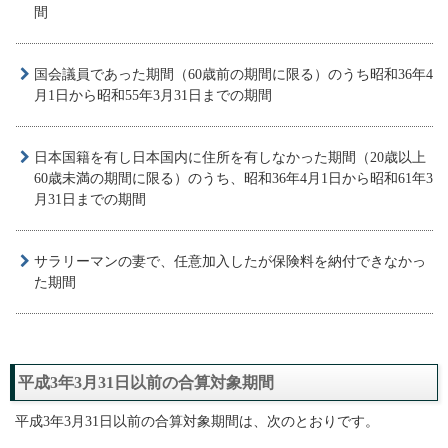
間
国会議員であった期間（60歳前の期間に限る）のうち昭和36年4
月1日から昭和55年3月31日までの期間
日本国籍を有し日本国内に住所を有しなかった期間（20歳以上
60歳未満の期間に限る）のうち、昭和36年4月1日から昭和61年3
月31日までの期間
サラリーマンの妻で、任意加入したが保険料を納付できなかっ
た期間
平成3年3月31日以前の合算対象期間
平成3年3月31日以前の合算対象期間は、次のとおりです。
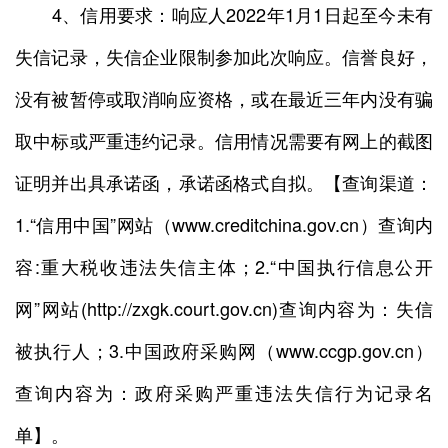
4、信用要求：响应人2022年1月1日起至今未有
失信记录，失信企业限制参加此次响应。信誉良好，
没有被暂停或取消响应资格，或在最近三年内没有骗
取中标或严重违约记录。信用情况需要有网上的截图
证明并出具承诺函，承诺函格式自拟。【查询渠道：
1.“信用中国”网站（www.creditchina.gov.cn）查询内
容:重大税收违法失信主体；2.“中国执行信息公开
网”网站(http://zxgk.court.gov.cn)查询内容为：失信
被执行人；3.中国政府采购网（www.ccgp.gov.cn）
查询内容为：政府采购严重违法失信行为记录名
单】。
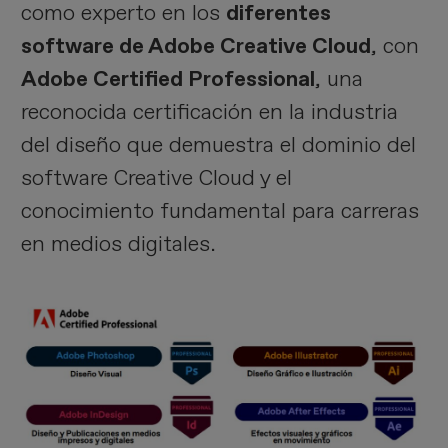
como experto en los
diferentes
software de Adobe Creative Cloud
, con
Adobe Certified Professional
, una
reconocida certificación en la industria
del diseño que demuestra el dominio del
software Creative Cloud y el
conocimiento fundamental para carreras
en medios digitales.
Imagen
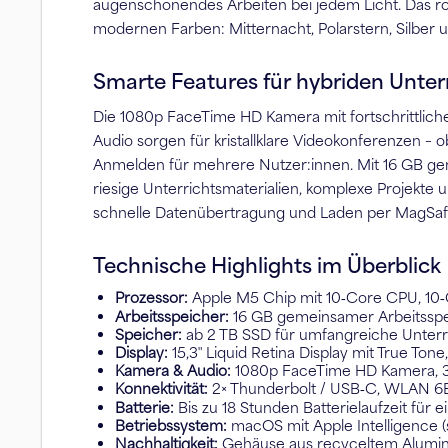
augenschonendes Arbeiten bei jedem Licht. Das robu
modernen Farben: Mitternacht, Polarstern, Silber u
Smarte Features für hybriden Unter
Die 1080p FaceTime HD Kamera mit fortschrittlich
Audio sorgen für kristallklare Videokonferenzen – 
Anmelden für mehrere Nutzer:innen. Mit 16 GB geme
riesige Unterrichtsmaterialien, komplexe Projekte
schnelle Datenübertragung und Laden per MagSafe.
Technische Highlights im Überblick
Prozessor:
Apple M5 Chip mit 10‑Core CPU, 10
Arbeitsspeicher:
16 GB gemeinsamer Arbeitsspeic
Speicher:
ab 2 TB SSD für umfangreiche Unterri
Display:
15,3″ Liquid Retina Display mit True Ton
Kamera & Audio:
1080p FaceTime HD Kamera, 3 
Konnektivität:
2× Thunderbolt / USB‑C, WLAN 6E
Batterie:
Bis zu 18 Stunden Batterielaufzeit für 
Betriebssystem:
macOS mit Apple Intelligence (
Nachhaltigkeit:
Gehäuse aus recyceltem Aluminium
§
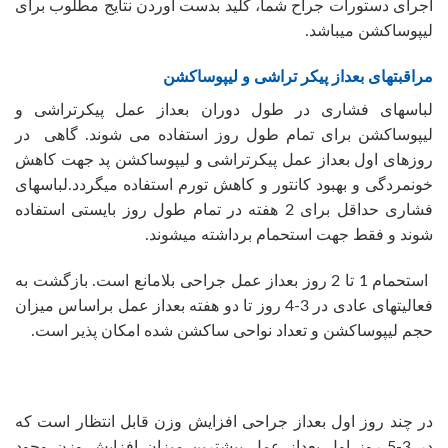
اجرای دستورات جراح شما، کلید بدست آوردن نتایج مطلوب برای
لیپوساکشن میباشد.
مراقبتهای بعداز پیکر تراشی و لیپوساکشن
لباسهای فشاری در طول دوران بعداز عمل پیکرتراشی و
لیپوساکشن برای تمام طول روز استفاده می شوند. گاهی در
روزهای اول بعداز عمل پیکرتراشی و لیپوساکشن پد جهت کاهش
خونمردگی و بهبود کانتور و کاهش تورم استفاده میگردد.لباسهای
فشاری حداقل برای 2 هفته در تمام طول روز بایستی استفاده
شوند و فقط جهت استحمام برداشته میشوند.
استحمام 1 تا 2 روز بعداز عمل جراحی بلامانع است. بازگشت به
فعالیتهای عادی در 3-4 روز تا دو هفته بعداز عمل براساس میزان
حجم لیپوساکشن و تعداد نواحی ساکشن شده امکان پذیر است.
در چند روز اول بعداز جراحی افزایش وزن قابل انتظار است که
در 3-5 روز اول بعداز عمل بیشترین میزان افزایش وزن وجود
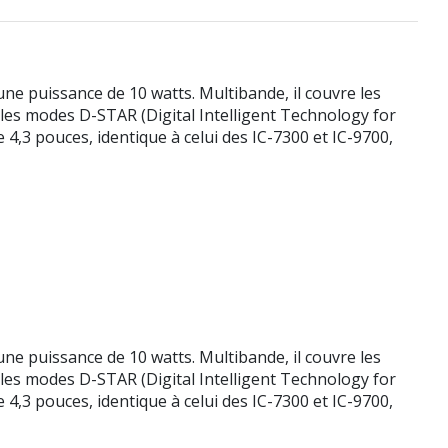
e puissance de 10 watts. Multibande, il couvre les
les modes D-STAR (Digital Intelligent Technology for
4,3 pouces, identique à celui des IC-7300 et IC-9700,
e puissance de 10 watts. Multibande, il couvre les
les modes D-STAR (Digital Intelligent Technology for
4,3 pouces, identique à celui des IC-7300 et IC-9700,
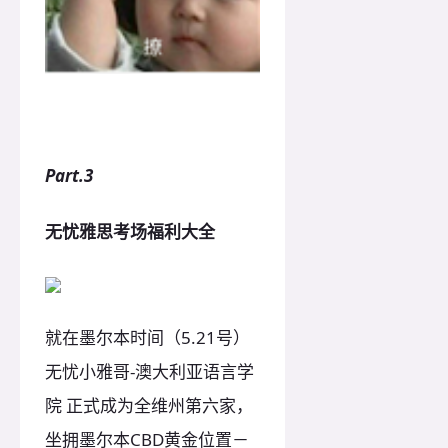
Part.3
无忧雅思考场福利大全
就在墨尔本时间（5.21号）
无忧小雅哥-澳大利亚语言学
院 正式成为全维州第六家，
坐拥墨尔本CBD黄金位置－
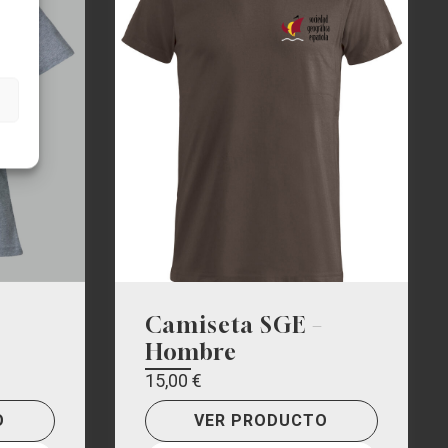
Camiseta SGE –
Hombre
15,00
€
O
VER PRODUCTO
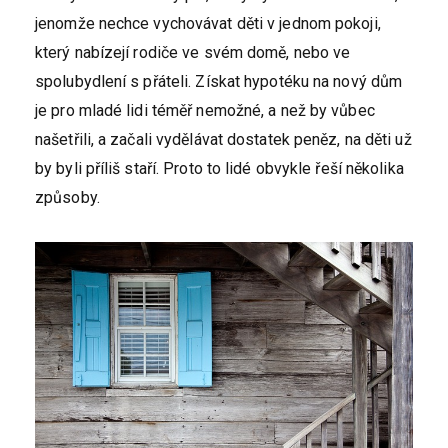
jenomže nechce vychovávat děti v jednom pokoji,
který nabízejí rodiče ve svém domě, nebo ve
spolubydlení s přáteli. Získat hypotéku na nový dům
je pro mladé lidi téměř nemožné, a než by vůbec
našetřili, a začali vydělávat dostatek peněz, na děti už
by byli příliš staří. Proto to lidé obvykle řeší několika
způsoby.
§
**What to do**
Look for the string "فشاری" in the entries above. Copy every line that has it.

**Your response**
لباسهای فشاری در طول دوران بعداز عمل پیکرتراشی و
فشاری حداقل برای 2 هفته در تمام طول روز بایستی استفاده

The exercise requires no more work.